WHAT THE EXERCISE ASKS
Update everything from the start of the data down to the line containing "Dot at: (259, 218)" by replacing "pose" with "view" and leaving all else unchanged. Return only those lines.

DATA FOR PROCESSING
--------------------------------------------------
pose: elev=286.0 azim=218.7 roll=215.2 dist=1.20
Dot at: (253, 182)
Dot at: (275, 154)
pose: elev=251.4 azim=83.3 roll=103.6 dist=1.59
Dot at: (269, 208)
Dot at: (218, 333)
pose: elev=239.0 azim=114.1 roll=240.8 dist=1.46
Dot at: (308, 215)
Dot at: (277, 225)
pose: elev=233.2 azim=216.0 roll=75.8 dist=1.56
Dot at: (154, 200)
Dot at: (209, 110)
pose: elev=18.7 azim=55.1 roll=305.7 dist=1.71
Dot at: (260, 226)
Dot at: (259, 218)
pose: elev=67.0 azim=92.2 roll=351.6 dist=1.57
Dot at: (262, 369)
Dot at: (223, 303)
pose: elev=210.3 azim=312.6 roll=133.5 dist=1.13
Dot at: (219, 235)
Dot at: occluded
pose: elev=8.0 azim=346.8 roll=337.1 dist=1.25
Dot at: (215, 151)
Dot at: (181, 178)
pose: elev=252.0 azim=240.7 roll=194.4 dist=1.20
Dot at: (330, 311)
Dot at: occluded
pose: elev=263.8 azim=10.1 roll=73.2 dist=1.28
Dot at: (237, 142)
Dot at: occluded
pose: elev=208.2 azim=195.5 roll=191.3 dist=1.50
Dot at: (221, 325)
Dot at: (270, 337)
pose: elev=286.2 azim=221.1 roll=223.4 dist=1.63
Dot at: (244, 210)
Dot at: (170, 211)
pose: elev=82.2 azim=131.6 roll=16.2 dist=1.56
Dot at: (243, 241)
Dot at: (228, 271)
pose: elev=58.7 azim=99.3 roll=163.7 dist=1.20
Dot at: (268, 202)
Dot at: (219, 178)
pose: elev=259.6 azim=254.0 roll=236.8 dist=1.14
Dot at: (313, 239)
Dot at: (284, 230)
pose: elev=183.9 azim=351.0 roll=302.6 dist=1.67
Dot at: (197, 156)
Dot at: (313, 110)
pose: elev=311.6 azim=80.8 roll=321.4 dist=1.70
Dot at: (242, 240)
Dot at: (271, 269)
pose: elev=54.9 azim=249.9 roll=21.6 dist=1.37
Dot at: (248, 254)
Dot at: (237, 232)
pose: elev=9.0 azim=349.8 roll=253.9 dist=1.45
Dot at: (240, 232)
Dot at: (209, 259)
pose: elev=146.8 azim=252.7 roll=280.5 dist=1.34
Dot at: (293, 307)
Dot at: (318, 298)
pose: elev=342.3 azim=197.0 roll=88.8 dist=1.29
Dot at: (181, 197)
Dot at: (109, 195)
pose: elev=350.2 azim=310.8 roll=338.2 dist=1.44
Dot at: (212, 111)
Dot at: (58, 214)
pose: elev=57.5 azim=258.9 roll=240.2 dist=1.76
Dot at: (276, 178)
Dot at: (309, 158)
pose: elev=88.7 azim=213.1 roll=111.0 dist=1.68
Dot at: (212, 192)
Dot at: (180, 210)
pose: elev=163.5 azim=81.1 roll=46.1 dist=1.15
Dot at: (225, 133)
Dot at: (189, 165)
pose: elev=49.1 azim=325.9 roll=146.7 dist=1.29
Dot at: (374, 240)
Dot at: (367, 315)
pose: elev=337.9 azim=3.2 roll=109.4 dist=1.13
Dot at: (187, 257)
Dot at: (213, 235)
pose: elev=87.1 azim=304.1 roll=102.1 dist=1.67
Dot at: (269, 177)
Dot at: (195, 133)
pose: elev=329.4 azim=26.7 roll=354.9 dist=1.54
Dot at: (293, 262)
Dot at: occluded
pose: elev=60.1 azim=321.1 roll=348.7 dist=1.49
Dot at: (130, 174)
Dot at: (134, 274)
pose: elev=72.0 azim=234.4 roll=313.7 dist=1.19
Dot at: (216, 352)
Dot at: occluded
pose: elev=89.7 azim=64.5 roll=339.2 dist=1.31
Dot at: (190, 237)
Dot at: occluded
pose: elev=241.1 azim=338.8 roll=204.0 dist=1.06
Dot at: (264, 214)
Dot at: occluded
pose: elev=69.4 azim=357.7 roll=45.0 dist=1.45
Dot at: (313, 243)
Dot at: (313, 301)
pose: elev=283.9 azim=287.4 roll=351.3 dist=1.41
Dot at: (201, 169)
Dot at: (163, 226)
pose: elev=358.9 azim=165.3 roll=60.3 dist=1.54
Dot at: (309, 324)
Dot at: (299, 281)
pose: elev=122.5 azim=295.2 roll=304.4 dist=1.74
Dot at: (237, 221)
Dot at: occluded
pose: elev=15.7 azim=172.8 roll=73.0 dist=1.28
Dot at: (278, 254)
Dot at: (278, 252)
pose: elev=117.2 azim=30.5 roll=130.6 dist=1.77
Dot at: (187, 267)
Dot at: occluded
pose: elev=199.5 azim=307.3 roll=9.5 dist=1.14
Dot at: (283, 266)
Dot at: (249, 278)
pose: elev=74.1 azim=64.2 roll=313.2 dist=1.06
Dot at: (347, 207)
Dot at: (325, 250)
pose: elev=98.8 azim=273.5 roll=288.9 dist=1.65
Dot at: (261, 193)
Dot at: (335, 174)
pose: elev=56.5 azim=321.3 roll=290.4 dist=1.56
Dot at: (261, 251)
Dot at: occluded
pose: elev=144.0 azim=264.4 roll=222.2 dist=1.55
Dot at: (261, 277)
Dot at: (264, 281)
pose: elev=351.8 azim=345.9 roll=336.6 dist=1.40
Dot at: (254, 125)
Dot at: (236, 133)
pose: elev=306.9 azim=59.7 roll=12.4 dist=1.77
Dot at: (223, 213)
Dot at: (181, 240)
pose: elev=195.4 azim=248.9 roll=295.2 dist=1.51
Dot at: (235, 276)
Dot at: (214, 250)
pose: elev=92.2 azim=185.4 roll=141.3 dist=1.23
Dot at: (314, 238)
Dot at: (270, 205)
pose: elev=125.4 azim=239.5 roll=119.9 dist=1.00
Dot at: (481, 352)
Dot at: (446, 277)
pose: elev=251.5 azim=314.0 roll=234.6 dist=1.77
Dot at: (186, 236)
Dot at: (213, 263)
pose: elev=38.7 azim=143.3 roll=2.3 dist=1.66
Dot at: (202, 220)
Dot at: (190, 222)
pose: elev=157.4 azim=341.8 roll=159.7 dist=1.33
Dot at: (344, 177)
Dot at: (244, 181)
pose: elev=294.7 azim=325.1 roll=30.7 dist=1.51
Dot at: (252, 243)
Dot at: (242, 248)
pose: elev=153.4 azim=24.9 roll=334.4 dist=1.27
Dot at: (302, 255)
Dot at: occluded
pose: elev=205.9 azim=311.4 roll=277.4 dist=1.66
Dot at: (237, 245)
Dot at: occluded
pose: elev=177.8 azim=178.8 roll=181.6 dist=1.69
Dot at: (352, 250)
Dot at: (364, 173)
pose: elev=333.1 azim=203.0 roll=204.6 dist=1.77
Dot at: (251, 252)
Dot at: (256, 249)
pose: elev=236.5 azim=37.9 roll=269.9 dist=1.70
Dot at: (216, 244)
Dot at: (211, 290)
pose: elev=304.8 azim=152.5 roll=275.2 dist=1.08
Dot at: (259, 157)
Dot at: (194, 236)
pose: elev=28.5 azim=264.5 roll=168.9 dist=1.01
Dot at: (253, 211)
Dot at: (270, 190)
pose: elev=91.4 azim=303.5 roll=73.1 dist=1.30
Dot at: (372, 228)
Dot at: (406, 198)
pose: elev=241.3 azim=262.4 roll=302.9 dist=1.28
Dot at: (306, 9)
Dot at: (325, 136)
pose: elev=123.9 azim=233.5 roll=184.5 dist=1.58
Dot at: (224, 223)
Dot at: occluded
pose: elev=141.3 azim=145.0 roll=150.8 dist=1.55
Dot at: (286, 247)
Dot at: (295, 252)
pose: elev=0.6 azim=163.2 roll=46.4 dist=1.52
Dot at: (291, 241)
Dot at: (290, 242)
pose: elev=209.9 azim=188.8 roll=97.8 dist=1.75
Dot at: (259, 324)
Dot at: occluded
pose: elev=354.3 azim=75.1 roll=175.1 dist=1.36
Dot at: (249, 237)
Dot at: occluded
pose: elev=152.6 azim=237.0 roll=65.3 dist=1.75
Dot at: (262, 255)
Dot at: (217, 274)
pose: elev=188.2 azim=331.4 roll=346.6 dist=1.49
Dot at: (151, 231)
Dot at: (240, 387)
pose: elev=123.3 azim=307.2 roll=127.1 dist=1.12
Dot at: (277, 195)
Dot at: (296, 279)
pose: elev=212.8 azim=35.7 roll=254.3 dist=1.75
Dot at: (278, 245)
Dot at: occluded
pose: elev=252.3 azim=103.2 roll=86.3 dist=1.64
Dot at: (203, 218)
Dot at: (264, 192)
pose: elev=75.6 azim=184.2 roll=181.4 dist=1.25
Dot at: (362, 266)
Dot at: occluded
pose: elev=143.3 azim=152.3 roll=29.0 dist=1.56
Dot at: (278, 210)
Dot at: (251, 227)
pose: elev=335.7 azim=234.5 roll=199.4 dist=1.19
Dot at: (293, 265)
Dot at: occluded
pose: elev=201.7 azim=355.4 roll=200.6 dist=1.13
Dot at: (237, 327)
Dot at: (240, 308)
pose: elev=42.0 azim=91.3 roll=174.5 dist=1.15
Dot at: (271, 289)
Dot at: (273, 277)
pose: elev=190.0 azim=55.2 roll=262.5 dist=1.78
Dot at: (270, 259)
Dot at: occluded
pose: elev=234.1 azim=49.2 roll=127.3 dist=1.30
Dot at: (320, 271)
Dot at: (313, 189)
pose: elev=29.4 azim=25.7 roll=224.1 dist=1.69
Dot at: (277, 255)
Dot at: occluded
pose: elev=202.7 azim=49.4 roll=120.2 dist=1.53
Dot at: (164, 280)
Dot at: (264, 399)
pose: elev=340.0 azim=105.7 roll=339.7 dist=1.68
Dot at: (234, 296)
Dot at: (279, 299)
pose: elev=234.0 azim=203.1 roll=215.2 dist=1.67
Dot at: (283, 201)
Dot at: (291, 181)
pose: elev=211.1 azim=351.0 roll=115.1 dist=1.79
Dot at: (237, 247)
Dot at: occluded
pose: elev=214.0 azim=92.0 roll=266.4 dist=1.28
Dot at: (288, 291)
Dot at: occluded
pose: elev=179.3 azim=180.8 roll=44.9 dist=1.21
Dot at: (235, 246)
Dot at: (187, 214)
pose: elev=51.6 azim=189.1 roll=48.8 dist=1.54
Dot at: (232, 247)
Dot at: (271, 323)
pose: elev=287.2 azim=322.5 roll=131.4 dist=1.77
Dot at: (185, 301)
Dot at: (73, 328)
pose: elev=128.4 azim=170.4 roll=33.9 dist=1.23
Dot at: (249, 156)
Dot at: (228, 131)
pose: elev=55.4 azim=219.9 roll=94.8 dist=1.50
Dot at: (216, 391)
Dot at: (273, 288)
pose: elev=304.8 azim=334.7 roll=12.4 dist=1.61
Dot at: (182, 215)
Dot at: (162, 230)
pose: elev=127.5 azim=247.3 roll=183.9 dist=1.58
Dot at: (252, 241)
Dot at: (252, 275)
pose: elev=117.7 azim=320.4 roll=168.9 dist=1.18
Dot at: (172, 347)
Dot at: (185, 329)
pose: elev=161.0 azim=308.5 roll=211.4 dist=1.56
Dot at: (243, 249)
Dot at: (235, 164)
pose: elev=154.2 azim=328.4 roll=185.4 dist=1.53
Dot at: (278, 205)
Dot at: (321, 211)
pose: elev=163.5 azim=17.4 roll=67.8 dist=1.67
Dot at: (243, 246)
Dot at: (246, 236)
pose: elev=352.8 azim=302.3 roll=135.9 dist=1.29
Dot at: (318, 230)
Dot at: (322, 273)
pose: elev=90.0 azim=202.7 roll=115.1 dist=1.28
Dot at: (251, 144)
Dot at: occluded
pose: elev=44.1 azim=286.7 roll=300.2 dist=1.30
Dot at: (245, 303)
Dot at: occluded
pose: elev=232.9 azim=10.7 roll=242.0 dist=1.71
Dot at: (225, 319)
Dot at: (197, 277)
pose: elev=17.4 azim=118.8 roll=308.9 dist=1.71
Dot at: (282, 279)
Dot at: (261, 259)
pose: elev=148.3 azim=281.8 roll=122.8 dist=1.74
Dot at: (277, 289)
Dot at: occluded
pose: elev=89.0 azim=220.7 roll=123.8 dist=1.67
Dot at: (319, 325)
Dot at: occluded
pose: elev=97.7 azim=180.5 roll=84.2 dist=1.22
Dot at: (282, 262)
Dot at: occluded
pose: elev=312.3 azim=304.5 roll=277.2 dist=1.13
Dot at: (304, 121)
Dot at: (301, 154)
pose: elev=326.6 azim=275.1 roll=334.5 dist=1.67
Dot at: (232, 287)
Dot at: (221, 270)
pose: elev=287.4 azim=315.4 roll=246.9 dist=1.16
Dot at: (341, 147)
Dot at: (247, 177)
--------------------------------------------------
RESULT OF THE TASK
view: elev=286.0 azim=218.7 roll=215.2 dist=1.20
Dot at: (253, 182)
Dot at: (275, 154)
view: elev=251.4 azim=83.3 roll=103.6 dist=1.59
Dot at: (269, 208)
Dot at: (218, 333)
view: elev=239.0 azim=114.1 roll=240.8 dist=1.46
Dot at: (308, 215)
Dot at: (277, 225)
view: elev=233.2 azim=216.0 roll=75.8 dist=1.56
Dot at: (154, 200)
Dot at: (209, 110)
view: elev=18.7 azim=55.1 roll=305.7 dist=1.71
Dot at: (260, 226)
Dot at: (259, 218)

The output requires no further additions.